Hauptsache, das Essen verdirbt nicht

Seit Ende Oktober geht das Leben auf Kuba wieder seinen gewohnten Gang. In die Jahre gekommene Chevrolets und Ladas tuckern über die Straßen Havannas, die Menschen gehen ihrem Tagwerk nach, Schlangen an den Obst- und Gemüseständen, Bars und Restaurants sind gut besucht. Die wichtigste Nachricht aber ist: Es gibt Strom. Hier und da laufen sogar wie gewohnt die Klimaanlagen. Das war nach dem Komplettausfall des kubanischen Stromnetzes anders.

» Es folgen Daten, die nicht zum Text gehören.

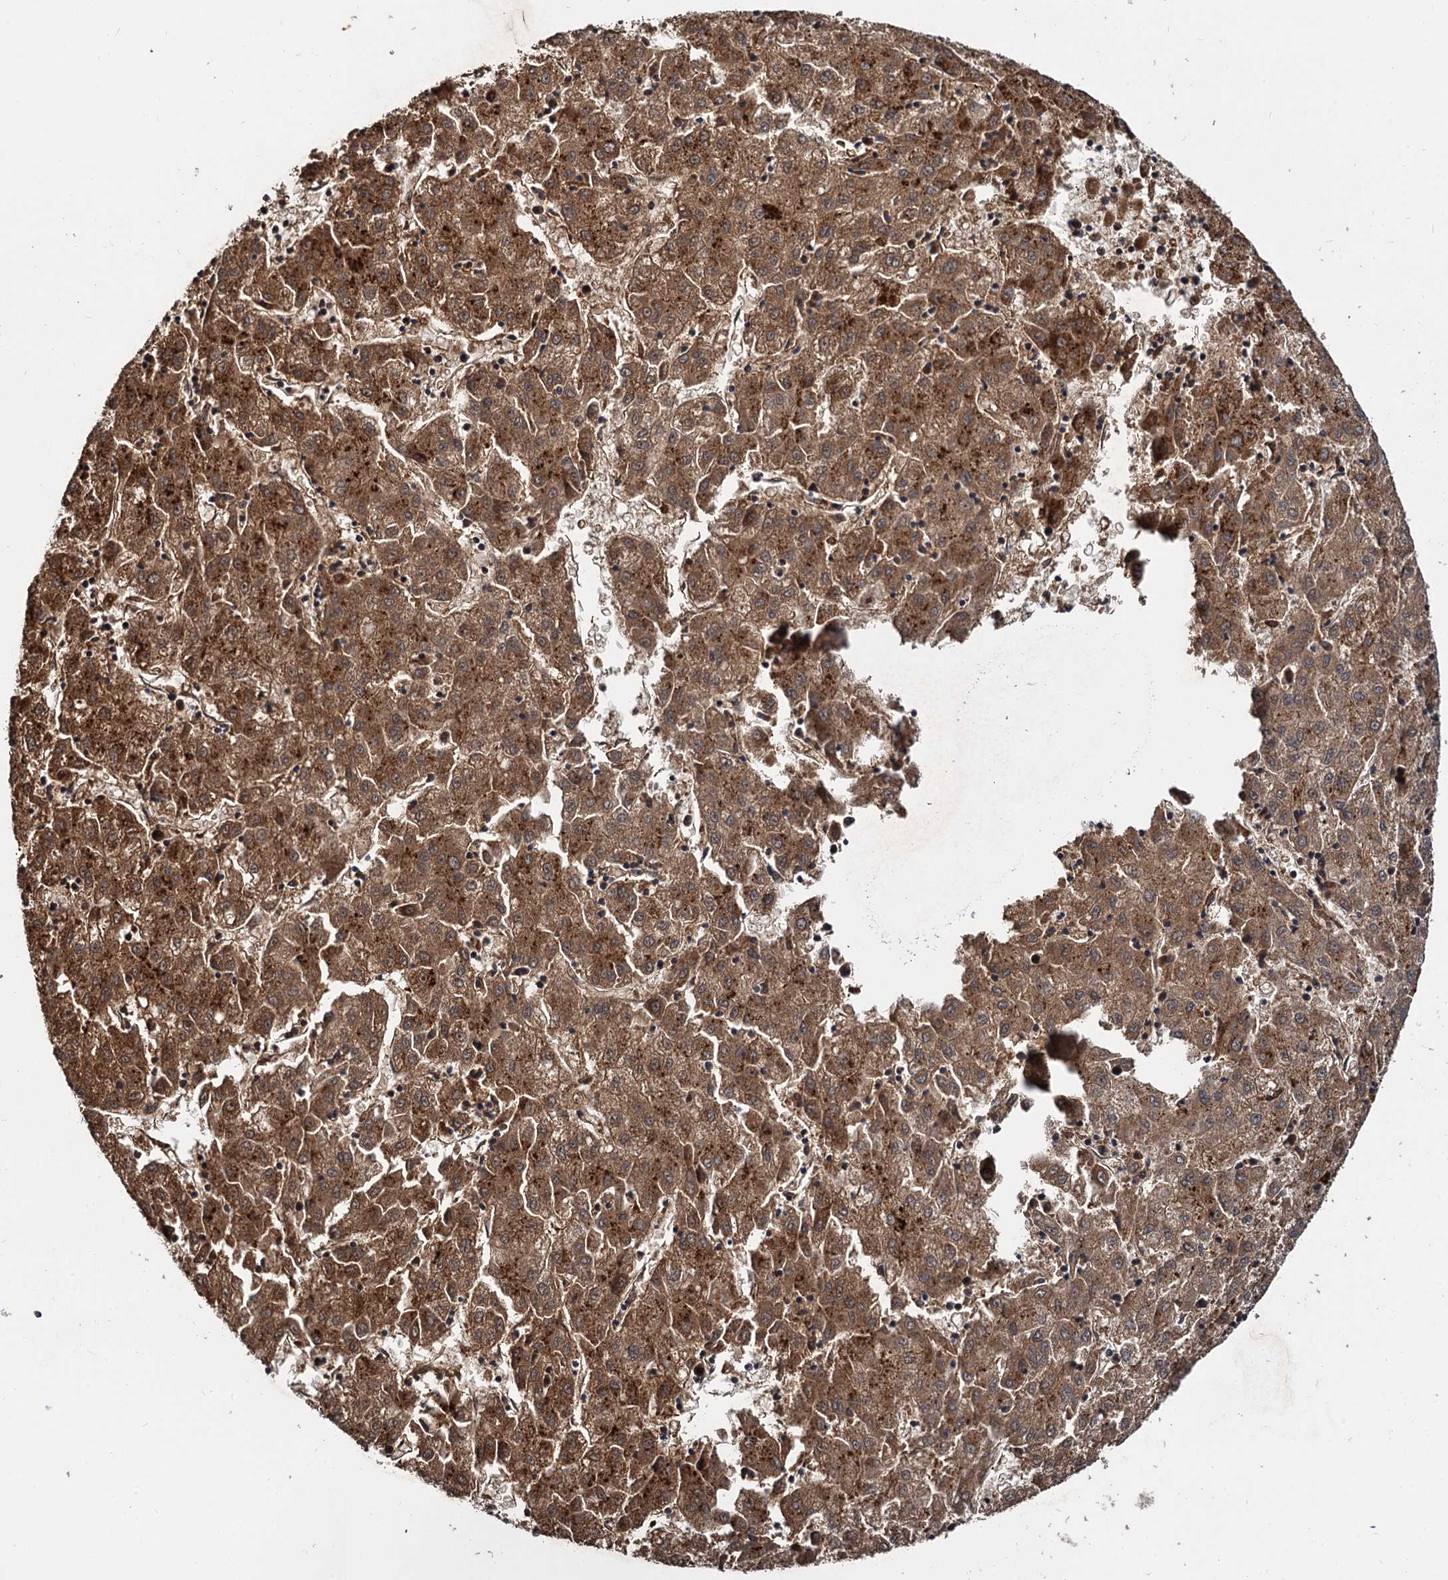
{"staining": {"intensity": "moderate", "quantity": ">75%", "location": "cytoplasmic/membranous"}, "tissue": "liver cancer", "cell_type": "Tumor cells", "image_type": "cancer", "snomed": [{"axis": "morphology", "description": "Carcinoma, Hepatocellular, NOS"}, {"axis": "topography", "description": "Liver"}], "caption": "High-power microscopy captured an IHC histopathology image of hepatocellular carcinoma (liver), revealing moderate cytoplasmic/membranous expression in approximately >75% of tumor cells.", "gene": "CEP192", "patient": {"sex": "male", "age": 72}}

In ausgewählten Stadtbezirken gibt es weiterhin rotierende Stromabschaltungen. Waren diese angekündigten Stromabschaltungen in der Vergangenheit ein Ärgernis, sind die Bewohner*innen der Hauptstadt heute beinahe froh, wenn der Strom nur wenige Stunden am Tag weg ist. Die Furcht vor einem erneuten totalen Blackout sitzt tief.

Am späten Vormittag des 18. Oktober war es zum größten anzunehmenden Unfall (GAU) gekommen. Nachdem das wichtigste Kraftwerk „Antonio Guiteras“ in der Provinz Matanzas „unvorhergesehen“ vom Netz ging, brach die Stromversorgung der Insel komplett zusammen. Guiteras und andere noch aus Sowjetzeiten stammende Wärmekraftwerke sind für einen Großteil der Stromer­zeugung im Land verantwortlich. Hinzu kommen kleinere Gaskraftwerke und dezentrale Diesel- und Heizölmotoren.

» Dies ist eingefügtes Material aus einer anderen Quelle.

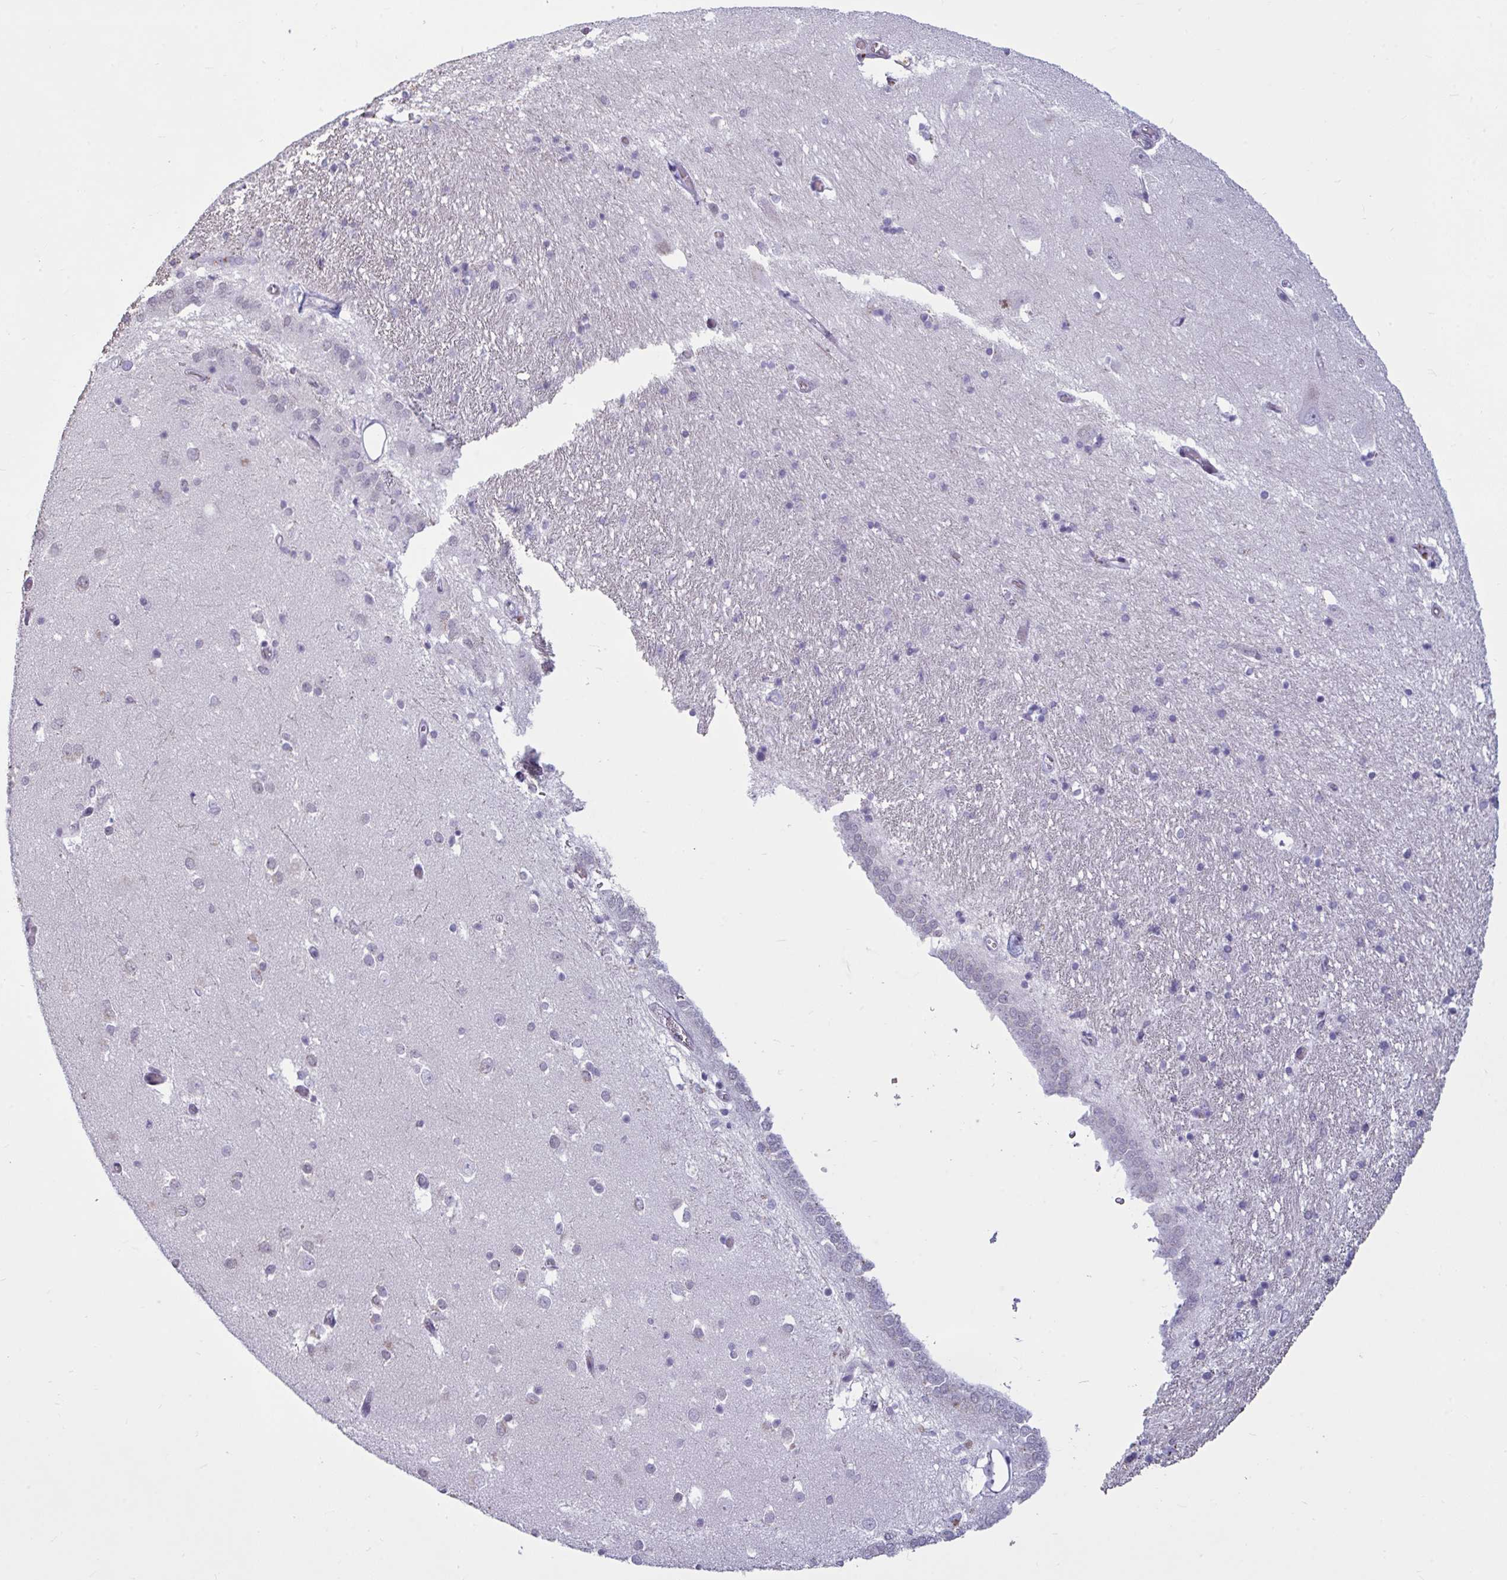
{"staining": {"intensity": "negative", "quantity": "none", "location": "none"}, "tissue": "caudate", "cell_type": "Glial cells", "image_type": "normal", "snomed": [{"axis": "morphology", "description": "Normal tissue, NOS"}, {"axis": "topography", "description": "Lateral ventricle wall"}, {"axis": "topography", "description": "Hippocampus"}], "caption": "Benign caudate was stained to show a protein in brown. There is no significant expression in glial cells.", "gene": "TBC1D4", "patient": {"sex": "female", "age": 63}}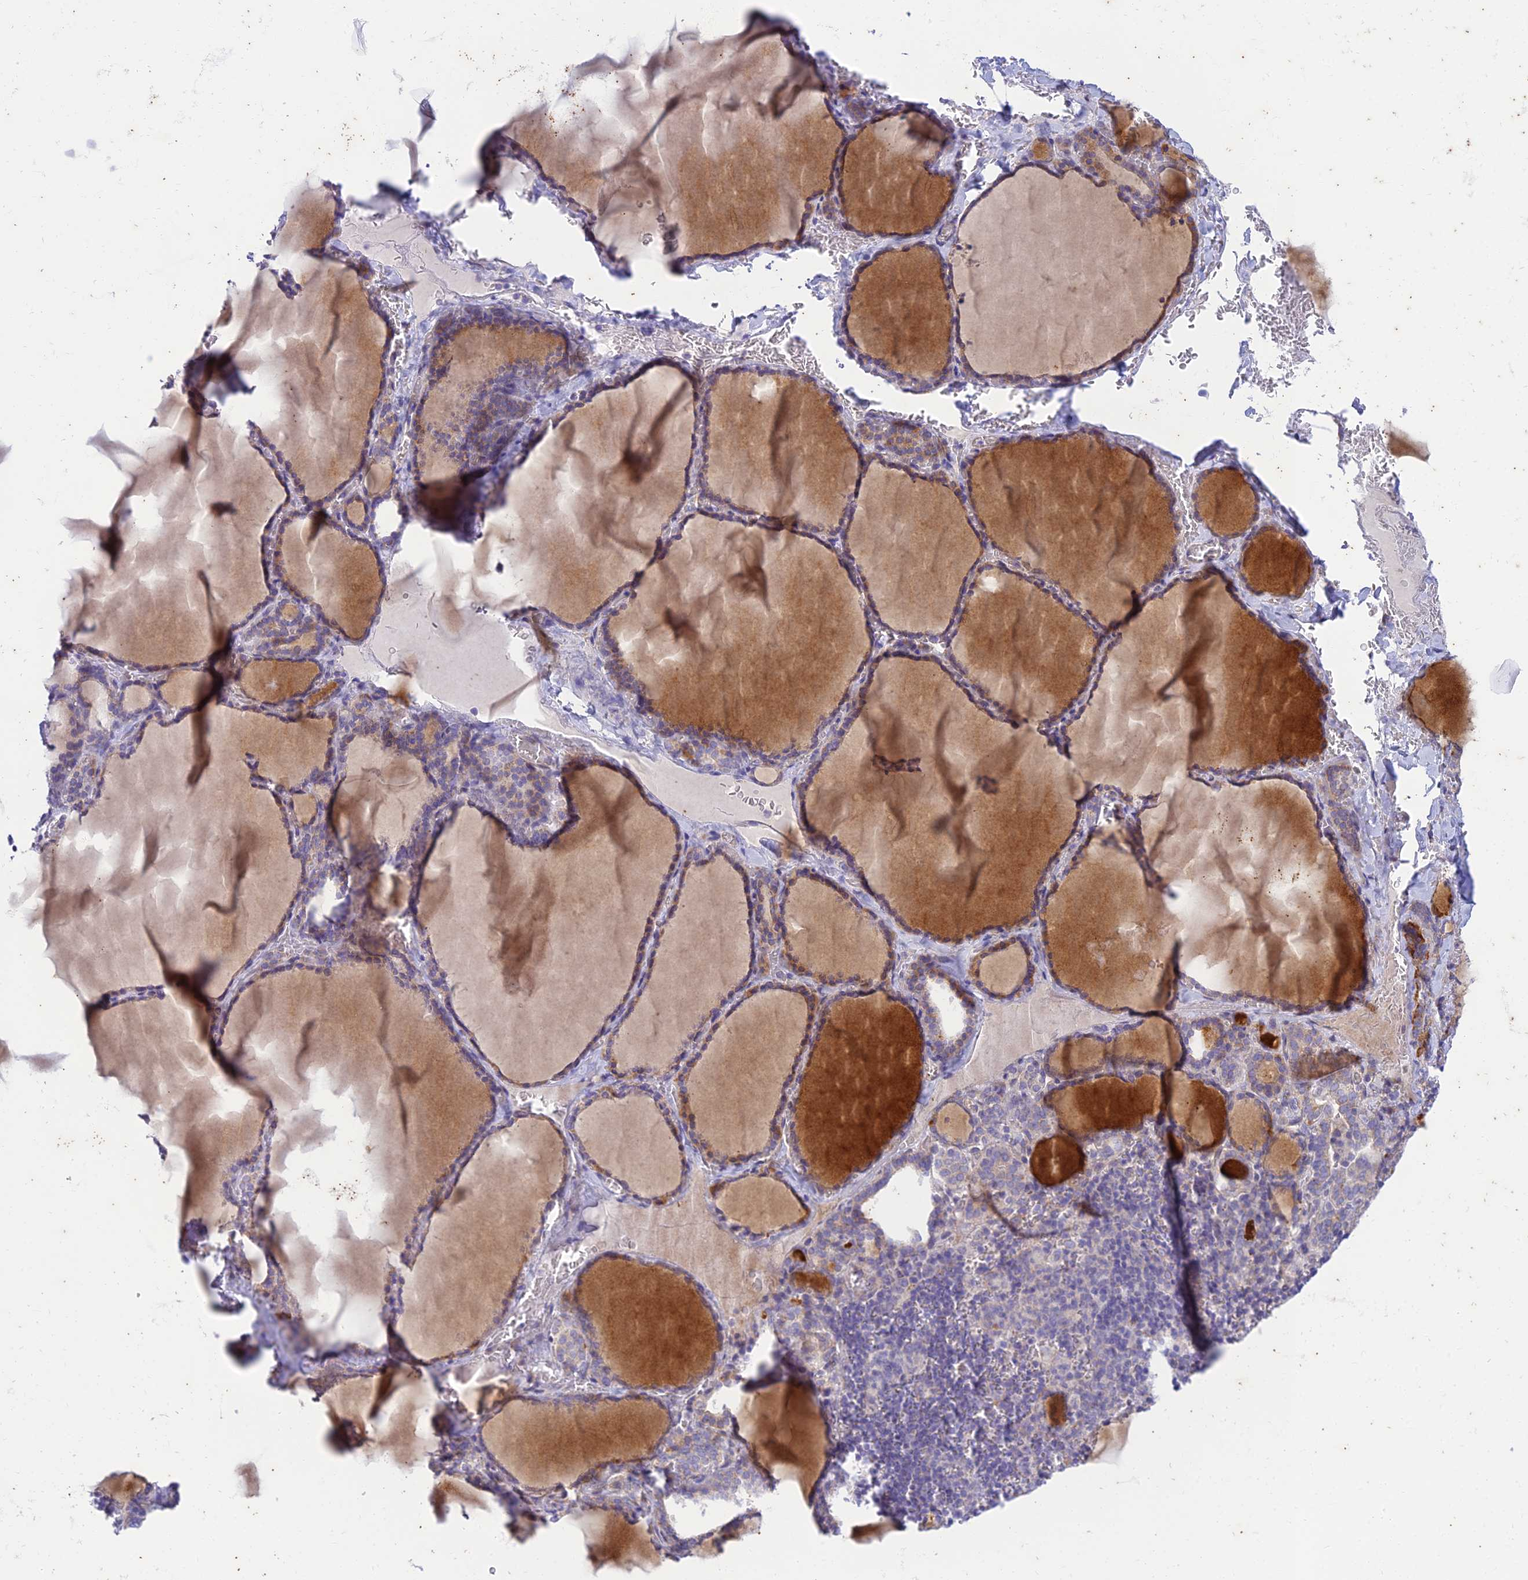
{"staining": {"intensity": "moderate", "quantity": "<25%", "location": "cytoplasmic/membranous"}, "tissue": "thyroid gland", "cell_type": "Glandular cells", "image_type": "normal", "snomed": [{"axis": "morphology", "description": "Normal tissue, NOS"}, {"axis": "topography", "description": "Thyroid gland"}], "caption": "The histopathology image shows a brown stain indicating the presence of a protein in the cytoplasmic/membranous of glandular cells in thyroid gland. The protein is shown in brown color, while the nuclei are stained blue.", "gene": "PTCD2", "patient": {"sex": "female", "age": 39}}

Der Komplettausfall ist im Wesentlichen auf ein Ungleichgewicht der Spannung und den daraus resultierenden Frequenzabfall zurückzuführen, hieß es vonseiten der Behörden. Im Gegensatz zu früheren Fällen waren diesmal weniger Brennstoffe verfügbar, erklärte der für das Stromnetz zuständige Direktor des Energieministeriums, Lázaro Guerra Hernández. Erst nach drei Tagen und mehreren Anläufen konnte das landesweite Stromnetz wiederhergestellt werden.

„Es ist verteufelt. Uns bleibt auch nichts erspart“, sagt Eduardo, ein Handwerker aus Havannas zentralem Stadtteil Centro. „Mehr als 70 Stunden waren wir ohne Strom.“ In den sozialen Netzwerken machten viele mit wüsten Kommentaren ihrem Unmut Luft, andere reagierten mit Galgenhumor. In den Abendstunden war mancherorts Kochtopf-Schlagen zu hören – als Protest gegen den tagelangen Stromausfall. Zu größeren Protesten aber kam es nicht.

„Viele meiner Nachbarn haben sich aufgeregt“, sagt Eduardo. „Ich habe ihnen gesagt: Um die ersten Kraftwerke wieder zu starten, brauchst Du Strom. Kuba aber ist eine Insel. Woher also den Strom nehmen? Die Experten haben Tag und Nacht gearbeitet, um das Netz wiederherzustellen. Drei Tage – das war recht schnell.“ Aber lang genug, um Essen verderben zu lassen. Sie habe ihren Kühlschrank immer nur einen Spaltbreit geöffnet, erzählt die Rentnerin Mercedes, damit er kühl bleibe. Einige ihrer Nachbarn aber hätten viel Essen wegwerfen müssen, sagt sie. Lázaro berichtet Ähnliches. Er ist aus der westlichen Provinz Pinar del Río nach Havanna gekommen, um Haushaltsartikel einzukaufen, die er daheim mit kleinem Gewinn weiterverkauft. „Die größte Sorge der Leute war, dass das Essen verdirbt.“

Außerhalb Havannas sind sie längere Stromausfälle gewohnt, so makaber das klingt. Denn Kubas Probleme mit der Stromversorgung haben sich über die Sommermonate erneut verschärft. Zuletzt konnte nur noch etwas mehr als die Hälfte des benötigten Stroms erzeugt werden. Die Folge: bis zu 20 Stunden lange Stromausfälle in einigen Landesteilen. In Pinar del Río 5-6 Stunden täglich, erzählt Lázaro, anders als in Havanna aber unangekündigt. „Manchmal am Morgen, manchmal am Abend.“ Er selbst hat erst vor wenigen Wochen einen kleinen Generator gekauft. Damit hält er zumindest die Gefriertruhe am Laufen.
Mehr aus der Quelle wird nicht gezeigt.